The Dom Post editorial:
For every state-house tenant who stays put despite having the means to move on, there is another person living in a caravan, a camping ground, substandard housing or a boarding house.
It is a simple equation, but one those who subscribe to the notion of a “state house for life” appear unable to grasp.
The consequence of indulging those who can provide for themselves is to shut out those who cannot. Housing New Zealand does not have enough homes to accommodate both groups. It should not try.
The only alternative would be to increase from 70,000 to 360,000 the number of houses owned by the state. And if anyone finds a spare $87 billion in capital for the Government, could they let Bill English know as I think he would be keen to have it.
An expectation has arisen that securing a state house is equivalent to being granted a house for life.
It is not an expectation that is contained in law, but a de facto understanding that is adhered to by Housing NZ staff. Tenants in good standing are allowed to stay for as long as they desire.
The policy applies equally to those who need state houses – the disabled, the mentally ill and the poor – and those who do not – the 5000 Housing NZ tenants who earn enough to pay full market rents and could just as easily rent privately.
That is foolish and unaffordable, and Housing Minister Phil Heatley is right to signal change, starting with reviewable, limited-term tenancies.
In the private sector, your tenancy can be terminated with 90 days notice. A five year fixed term is still a huge amount more stability, than you would get privately.
No-one wants to see the elderly shifted out of the neighbourhoods in which they have spent their lives, but it makes perfectly good sense to shift an elderly person or couple from the three or four-bedroom home in which they raised their children to a one or two-bedroom home down the street.
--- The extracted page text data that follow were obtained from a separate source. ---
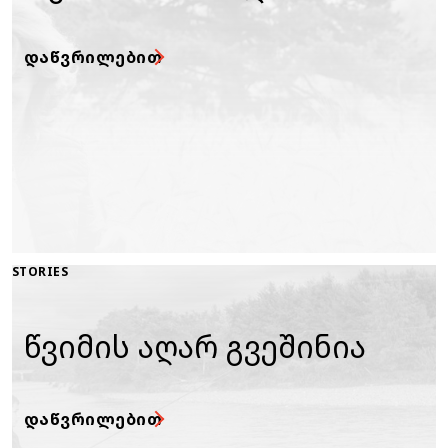
ᲓᲐᲬᲕᲠᲘᲚᲔᲑᲘᲗ
STORIES
წვიმის აღარ გვეშინია
ᲓᲐᲬᲕᲠᲘᲚᲔᲑᲘᲗ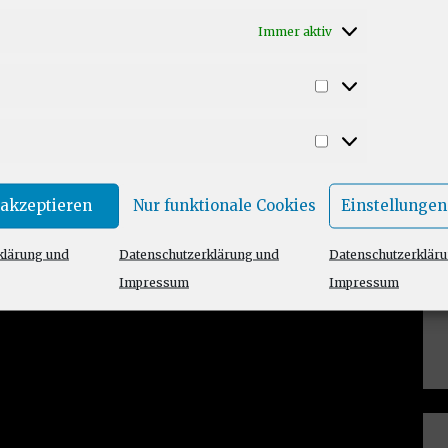
Immer aktiv
Statistiken
Marketing
 akzeptieren
Nur funktionale Cookies
Einstellungen
klärung und
Datenschutzerklärung und
Datenschutzerklär
Impressum
Impressum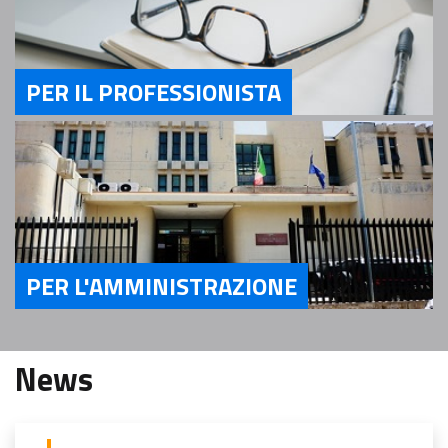
PER IL PROFESSIONISTA
Servizi Per il Professionista
PER L'AMMINISTRAZIONE
Servizi Per l'Amministrazione
News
Especially as there is a family in need, waiting for that larger bedroom house.
The state housing provider should be judged on how adequately the most vulnerable are housed, not on how many homes it owns.
I agree, but sadly I am not sure Labour does.
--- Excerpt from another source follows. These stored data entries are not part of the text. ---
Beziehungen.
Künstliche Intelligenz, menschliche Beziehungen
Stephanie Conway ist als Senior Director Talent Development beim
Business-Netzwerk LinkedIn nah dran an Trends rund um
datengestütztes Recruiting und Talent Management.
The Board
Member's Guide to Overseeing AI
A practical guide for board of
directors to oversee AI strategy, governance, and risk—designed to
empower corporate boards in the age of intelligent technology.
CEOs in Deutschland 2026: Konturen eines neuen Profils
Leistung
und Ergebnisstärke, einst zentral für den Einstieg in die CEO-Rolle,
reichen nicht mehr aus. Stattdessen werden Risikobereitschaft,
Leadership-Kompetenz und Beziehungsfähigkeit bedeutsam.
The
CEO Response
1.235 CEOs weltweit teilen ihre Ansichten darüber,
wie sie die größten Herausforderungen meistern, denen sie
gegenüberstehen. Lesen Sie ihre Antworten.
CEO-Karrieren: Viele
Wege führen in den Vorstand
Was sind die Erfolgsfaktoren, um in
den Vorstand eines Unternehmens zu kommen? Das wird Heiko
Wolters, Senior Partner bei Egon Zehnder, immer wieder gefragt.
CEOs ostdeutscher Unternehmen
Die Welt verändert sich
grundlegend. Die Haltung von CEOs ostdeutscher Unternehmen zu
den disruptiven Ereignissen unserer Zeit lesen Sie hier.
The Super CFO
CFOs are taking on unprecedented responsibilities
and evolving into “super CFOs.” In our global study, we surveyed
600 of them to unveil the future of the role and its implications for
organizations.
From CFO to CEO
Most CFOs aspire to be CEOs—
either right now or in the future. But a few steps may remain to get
If that means funding the building of new homes in Auckland and Wellington by selling homes in provincial areas, so be it. If that means reducing the oversupply of three-bedroom homes so it can build more one, two and five-bedroom properties, so be it.
And if it means transferring parts of its property portfolio to community organisations, as recommended by the advisory group, so be it.
Effectiveness, not ideology, should be the Government’s watchword.
Effectiveness not ideology? Now I am sure Labour won’t agree!